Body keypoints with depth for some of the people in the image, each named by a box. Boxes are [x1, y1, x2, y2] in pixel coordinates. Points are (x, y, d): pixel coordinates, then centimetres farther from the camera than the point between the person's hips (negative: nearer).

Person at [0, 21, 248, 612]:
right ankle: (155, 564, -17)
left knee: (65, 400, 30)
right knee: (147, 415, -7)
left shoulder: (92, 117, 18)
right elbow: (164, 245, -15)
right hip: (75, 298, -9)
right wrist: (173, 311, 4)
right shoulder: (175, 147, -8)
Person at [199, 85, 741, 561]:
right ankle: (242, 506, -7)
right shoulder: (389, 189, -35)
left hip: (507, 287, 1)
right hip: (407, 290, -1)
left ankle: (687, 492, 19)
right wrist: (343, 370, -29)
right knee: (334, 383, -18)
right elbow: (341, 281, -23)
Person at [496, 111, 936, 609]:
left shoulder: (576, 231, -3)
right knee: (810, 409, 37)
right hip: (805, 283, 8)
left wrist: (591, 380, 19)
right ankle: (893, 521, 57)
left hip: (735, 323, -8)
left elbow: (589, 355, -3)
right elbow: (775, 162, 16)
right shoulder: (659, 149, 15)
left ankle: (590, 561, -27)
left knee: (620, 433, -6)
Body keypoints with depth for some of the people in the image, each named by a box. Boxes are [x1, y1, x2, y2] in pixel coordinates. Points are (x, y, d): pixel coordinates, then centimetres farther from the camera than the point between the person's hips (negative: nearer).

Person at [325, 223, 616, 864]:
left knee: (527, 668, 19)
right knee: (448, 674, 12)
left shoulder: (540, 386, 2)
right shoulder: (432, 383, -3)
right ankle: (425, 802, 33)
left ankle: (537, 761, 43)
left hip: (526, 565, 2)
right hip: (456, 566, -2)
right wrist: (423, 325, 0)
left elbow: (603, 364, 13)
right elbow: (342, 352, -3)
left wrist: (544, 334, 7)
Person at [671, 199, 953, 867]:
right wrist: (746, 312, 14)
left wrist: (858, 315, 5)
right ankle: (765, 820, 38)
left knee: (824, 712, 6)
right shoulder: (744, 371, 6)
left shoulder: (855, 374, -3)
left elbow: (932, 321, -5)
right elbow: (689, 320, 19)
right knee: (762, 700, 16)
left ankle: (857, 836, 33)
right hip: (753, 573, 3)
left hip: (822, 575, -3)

...

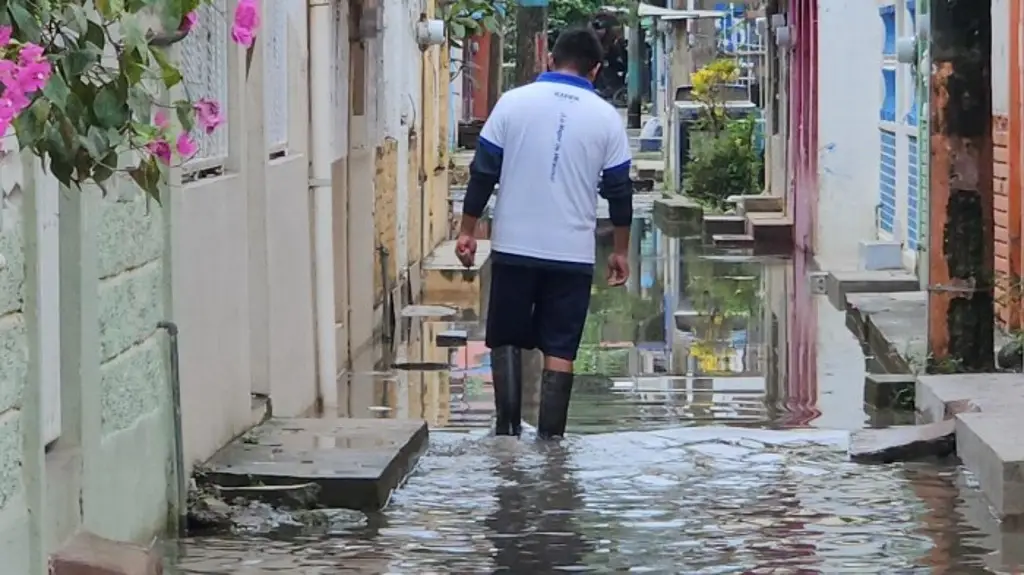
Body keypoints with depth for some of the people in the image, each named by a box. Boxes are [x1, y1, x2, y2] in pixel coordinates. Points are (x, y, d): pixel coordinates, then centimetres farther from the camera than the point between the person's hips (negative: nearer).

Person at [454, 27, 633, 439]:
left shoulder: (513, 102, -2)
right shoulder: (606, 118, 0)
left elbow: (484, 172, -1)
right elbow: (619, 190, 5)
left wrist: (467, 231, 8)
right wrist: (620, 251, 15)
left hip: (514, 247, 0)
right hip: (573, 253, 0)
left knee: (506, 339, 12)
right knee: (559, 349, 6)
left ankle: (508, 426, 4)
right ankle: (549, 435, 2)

# Directions
Could you copy out every line in the material above that contains the string "wrist"?

# Solution to the exercise
right wrist: (173, 311, 4)
right wrist: (343, 370, -29)
left wrist: (591, 380, 19)
right wrist: (423, 325, 0)
left wrist: (544, 334, 7)
right wrist: (746, 312, 14)
left wrist: (858, 315, 5)
left wrist: (467, 231, 8)
right wrist: (620, 251, 15)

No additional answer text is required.